(RECORD SET Opens)
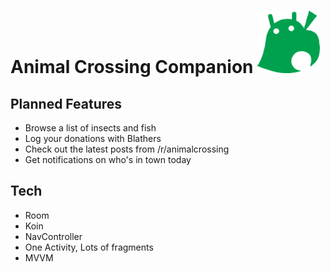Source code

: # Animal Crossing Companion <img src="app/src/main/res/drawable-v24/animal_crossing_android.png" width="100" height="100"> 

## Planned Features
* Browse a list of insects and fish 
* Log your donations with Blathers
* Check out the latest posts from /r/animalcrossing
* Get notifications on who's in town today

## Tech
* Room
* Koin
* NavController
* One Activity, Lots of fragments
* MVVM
(RECORD SET Closes)
◆ **TO DO**: The line containing "posts from /r/animalcrossing" begins the span, and the last line of the records above ends it. Return that span exactly, and nothing outside it.

◆ **EXERCISE RESULT**:
* Check out the latest posts from /r/animalcrossing
* Get notifications on who's in town today

## Tech
* Room
* Koin
* NavController
* One Activity, Lots of fragments
* MVVM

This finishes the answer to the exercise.